Il était là, seul dans une salle de classe, bohème avec son regard azur qui s’accordait si bien à ses créations... Il dessinait et nous n’osâmes point troubler sa méditation en actes. Dans ce qui retint alors notre attention, lors de notre pérégrination silencieuse, il y avait une œuvre dénommée « Le crucifix du port ». Nous avons tergiversé, hésitant à l’aborder... Une touriste entra alors bruyamment ; et brisant la sérénité des lieux, l’interpella direct :

-  « Vous vous souvenez  ? L’année dernière je vous avais acheté une vue de la baie ».
Il se leva aimable. Opinant. La femme - dont ma mémoire a effacé jusqu'aux  traits - frétilla d’aise et se pâmant lança, pointant une toile :
- « Avec vos yeux de peintre ? ... Que voyez vous ? »
Nous sortîmes illico effarés pour ne revenir que le dernier jour de l’exposition. Le crucifix, hélas, n’était plus là... Par une espèce de nécessité impérieuse, il nous fallait absolument acquérir l’une de ses œuvres. Restait dans nos goûts une église.
C’est lui qui nous aborda. Et le courant passa tout aussitôt...
Certains, nous confia t-il au détour d’une phrase sans la moindre pointe de fierté, mais juste pour alimenter la conversation et nous inciter à l’échange, l’avaient rapproché de Manessier - Le peintre de Saint Ouen qui avait voulu figer il y a des années de cela le portrait de ma mère encore jeune fille. Elle avait refusé, trouvant ses œuvres laides. A la vérité j’appris plus tard, dans une autre version de cette histoire que c’était ma grand-mère, l’acariâtre, qui n’y avait pas consenti, jalouse que sa fille puisse être ainsi immortalisée alors qu’elle-même passerait bientôt ne laissant pour tout souvenir qu’une aigreur largement partagée.

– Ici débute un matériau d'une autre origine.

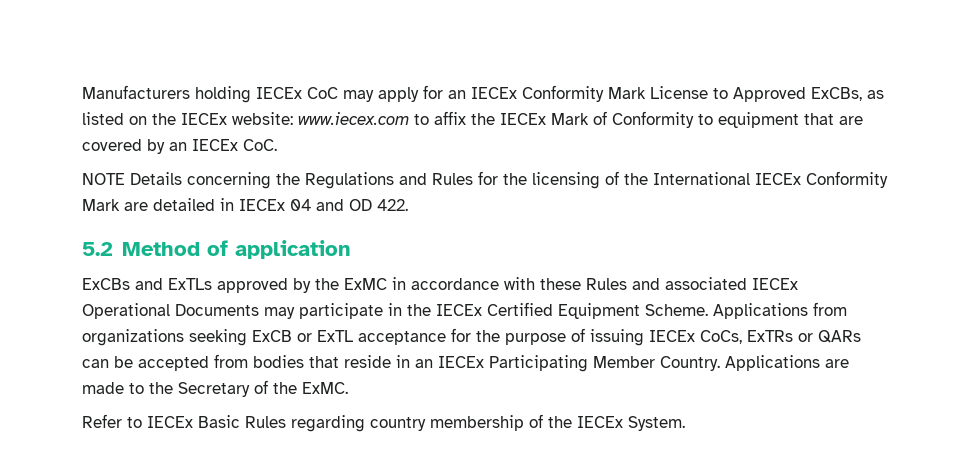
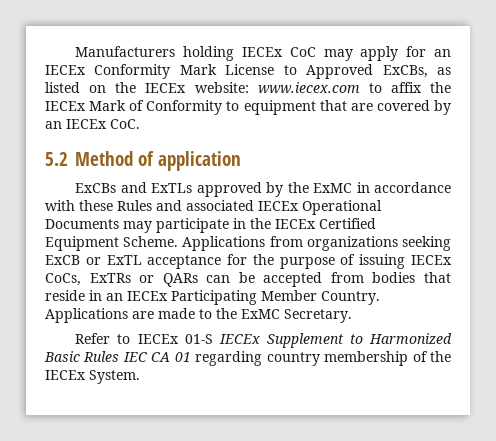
[82,171,888,189] [82,198,408,211] // NOTE Details concerning the Regulations and Rules for the licensing of the International IECEx Conformity Mark are detailed in IECEx 04 and OD 422. -> (140, 124) none
[178,380,348,397] Secretary of the ExMC. -> [241,309,352,323] ExMC Secretary.
[198,415,286,428] Basic Rules -> [184,333,452,348] [44,351,191,362] 01-S IECEx Supplement to Harmonized Basic Rules IEC CA 01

Mais pour en revenir à cette comparaison, il n’y avait rien de plus faux que ce rapprochement d’avec Manessier, et la seule raison de cette assertion était un stupide corollaire géographique. D’autres, un peu plus subtils, s’étaient décidés à le rattacher à Boudin (Il avait cru alors qu’on lui parlait de charcuterie), mais je n’y trouvait là non plus mon compte... Il avait eut droit aussi  son Mécène ; ce dernier lui avait acheté 24 tableaux et offert 16 livres consacrés à la peinture... A cette époque, pas si reculée, il nous avoua qu’il ne connaissait que Monet... Voici démontré, s’il en était besoin, que la pulsion artiste se passe fort bien des artifices académiques – Mais il n’y à là aucun motif pour en tirer une règle générale : à chacun selon ses inclinations et le hasard de ses rencontres.
Sur mon propre ressenti enfin : chez Alain Devaux je ne lis aucune géographie particulière, bien qu’il peint beaucoup la baie. Ses couleurs, où le bleu domine, ne relèvent pas d’horizons 
du bout du monde. Il ne s’agit pas ici d’un azur net, mais de cette teinte trouble qui s’en va se perdre dans un horizon où l’indifférencié s’en va embrasser la baie. C’est là le paradoxe ! Omniprésente, pareille aux réminiscences d’un songe qui nous échappe… Se trouve aussi  cette touche acérée d’un expressionnisme léger qui dessine avec une justesse extrême, le morbide, ou plutôt le surréel – un surréel de l’en-deça - de fantasmagories vers lesquelles mes affinités me portent.
Inutile de préciser que nous repartîmes avec «Eglise » : Eglise imaginaire entre toutes. Familière. Mais altérée si bien pour hanter mes chimères.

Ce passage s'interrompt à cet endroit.